- _Teks Bacaan_
------------------------------
Kedua, proporsionalitas visi-misi pasangan capres-cawapres. Program yang kelewat populis bukan saja  sulit dilaksanakan tetapi justru bisa menjadi bumerang bagi pemerintah sendiri. Kendala utama kebijakan tersebut adalah keterbatasan sumber dana dari APBN. Secara realitis APBN kita sangat tipis untuk kebijakan populis seperti bagi-bagi uang ke desa-desa misalnya. APBN kita sudah terkunci oleh beberapa beban berat, antara lain keharusan 20% harus dialokasikan untuk pendidikan. 25% penerimaan dalam negeri untuk DAU (Dana Alokasi Umum), gaji pegawai hampir Rp 300 triliun, subsidi BBM dan energi sekitar Rp 300 triliun, beban utang sekitar Rp 200 trilun. Artinya tidak ada lagi ruang untuk program berpopulis-ria. Jika memaksakan kehendak tersebut, maka harus menggenjot dan menaikkan pajak atau menimbun utang. Pada akhirnya masyarakat pula yang akan menanggung beban.
Ketiga, fokus dari kabinet pemerintahan. Koalisi yang begitu tambun dan penuh kepentingan tidak mungkin dapat menjalankan program dengan baik. Koalisi penuh janji justru akan membebani kabinet dengan tetek bengek bagi-bagi kursi atau jabatan. Syarat tercapainya visi misi yang ideal adalah bila sebesar mungkin pos-pos penting diisi oleh para profesional dan teknokrat yang tidak partisan. Jadi yang harus dibentuk adalah zaken cabinet atau cabinet para ahli. Kabinet meritokrasi yang dibangun atas kapabilitas dan prestasi orang-orang yang menjabat di dalamnya. Jika tidak, maka kejadian akan terus berulang yaitu kementerian hanya menjadi ATM partai politik seperti pemerintahan sebelumnya.
------------------------------
- _Petunjuk Tugas_
1. Kutip tanpa perubahan bagian teks bacaan yang dimulai dengan "Ketiga, fokus dari" dan berlanjut hingga "seperti pemerintahan sebelumnya.".
2. Jawab pertanyaan berikut berdasarkan teks bacaan.
(a) Berapa persen APBN yang harus dialokasikan untuk pendidikan?
(b) Berapa kira-kira besar subsidi BBM dan energi?
(c) Kabinet seperti apa yang harus dibentuk?
Item yang menyusul sama sekali tidak digunakan.
------------------------------
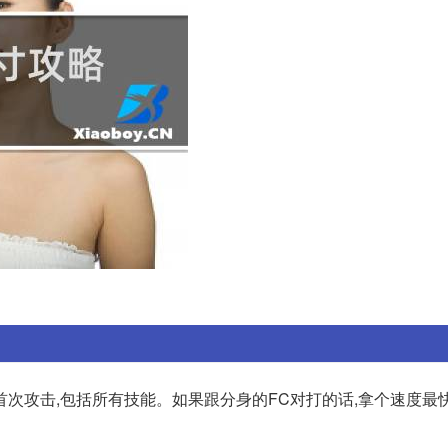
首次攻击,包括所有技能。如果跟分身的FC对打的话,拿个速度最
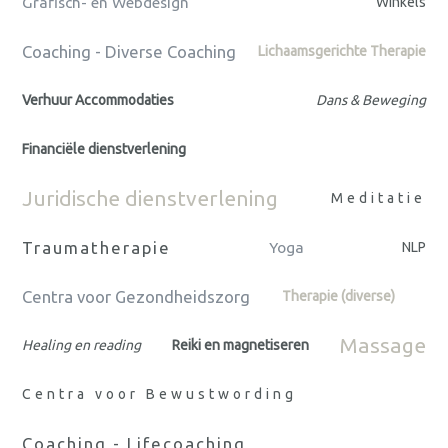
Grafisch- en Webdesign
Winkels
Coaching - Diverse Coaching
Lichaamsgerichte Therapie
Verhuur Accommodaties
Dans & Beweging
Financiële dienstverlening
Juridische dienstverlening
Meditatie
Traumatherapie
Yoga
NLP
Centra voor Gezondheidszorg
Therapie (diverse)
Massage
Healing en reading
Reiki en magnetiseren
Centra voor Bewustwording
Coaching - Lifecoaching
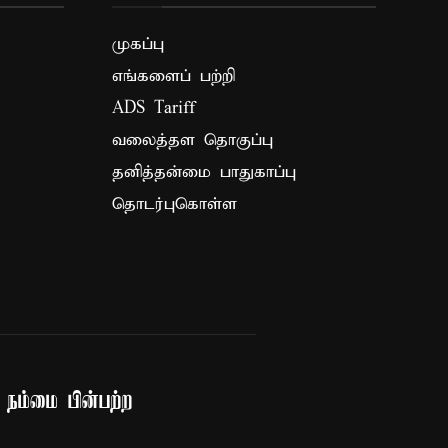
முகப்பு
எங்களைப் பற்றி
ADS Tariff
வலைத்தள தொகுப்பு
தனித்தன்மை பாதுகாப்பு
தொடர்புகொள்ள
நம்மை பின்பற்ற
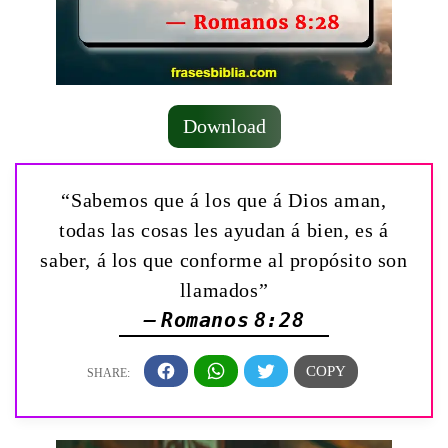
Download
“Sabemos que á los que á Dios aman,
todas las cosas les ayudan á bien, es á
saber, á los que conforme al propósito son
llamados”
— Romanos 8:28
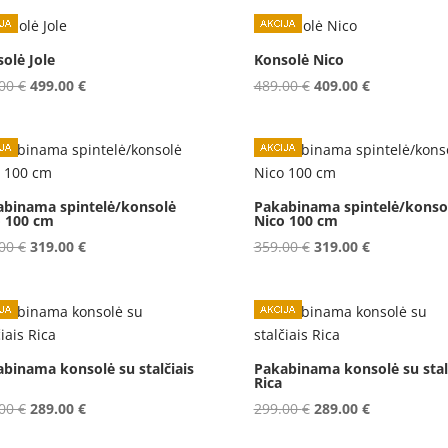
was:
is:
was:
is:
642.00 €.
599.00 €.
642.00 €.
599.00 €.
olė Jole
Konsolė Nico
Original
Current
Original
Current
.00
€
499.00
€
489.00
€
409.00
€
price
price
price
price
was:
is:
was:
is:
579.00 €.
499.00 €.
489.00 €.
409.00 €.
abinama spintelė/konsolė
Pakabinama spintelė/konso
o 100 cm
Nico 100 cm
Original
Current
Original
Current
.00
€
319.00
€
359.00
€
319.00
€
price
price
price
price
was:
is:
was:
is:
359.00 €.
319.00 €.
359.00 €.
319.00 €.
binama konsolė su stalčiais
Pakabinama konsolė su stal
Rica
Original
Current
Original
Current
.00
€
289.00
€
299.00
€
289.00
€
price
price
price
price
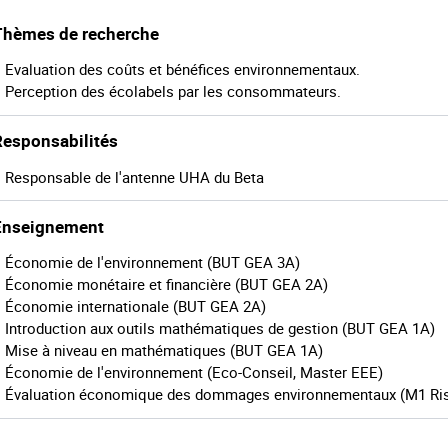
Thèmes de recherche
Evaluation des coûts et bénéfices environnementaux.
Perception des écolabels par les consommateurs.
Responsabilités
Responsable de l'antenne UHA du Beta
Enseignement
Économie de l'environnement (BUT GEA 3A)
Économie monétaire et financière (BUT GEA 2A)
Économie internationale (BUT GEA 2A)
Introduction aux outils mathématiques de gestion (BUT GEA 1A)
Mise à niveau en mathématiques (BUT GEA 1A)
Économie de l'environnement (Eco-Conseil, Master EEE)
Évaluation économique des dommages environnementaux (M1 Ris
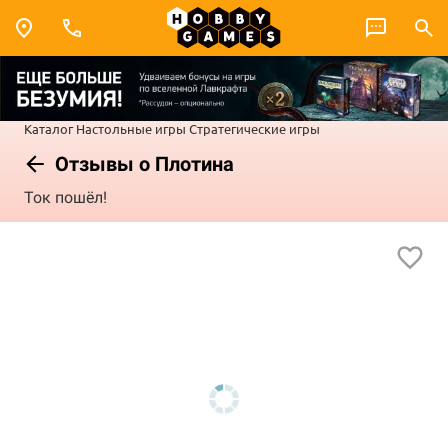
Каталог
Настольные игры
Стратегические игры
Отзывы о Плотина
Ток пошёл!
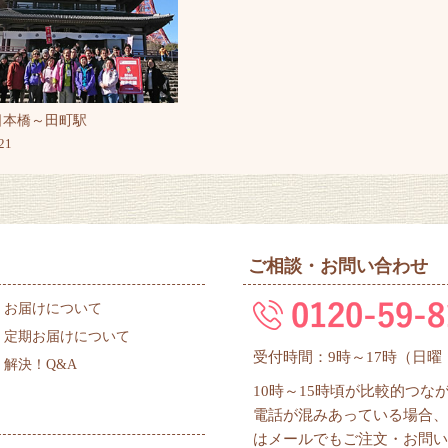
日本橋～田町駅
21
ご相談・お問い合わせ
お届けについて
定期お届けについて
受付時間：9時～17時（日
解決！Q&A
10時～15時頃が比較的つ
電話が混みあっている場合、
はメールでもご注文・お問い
------------------------------
- _Daftar Jawaban_
1.
Ketiga, fokus dari kabinet pemerintahan. Koalisi yang begitu tambun dan penuh kepentingan tidak mungkin dapat menjalankan program dengan baik. Koalisi penuh janji justru akan membebani kabinet dengan tetek bengek bagi-bagi kursi atau jabatan. Syarat tercapainya visi misi yang ideal adalah bila sebesar mungkin pos-pos penting diisi oleh para profesional dan teknokrat yang tidak partisan. Jadi yang harus dibentuk adalah zaken cabinet atau cabinet para ahli. Kabinet meritokrasi yang dibangun atas kapabilitas dan prestasi orang-orang yang menjabat di dalamnya. Jika tidak, maka kejadian akan terus berulang yaitu kementerian hanya menjadi ATM partai politik seperti pemerintahan sebelumnya.

2.
(a) 20%
(b) Sekitar Rp 300 triliun
(c) Zaken cabinet atau kabinet para ahli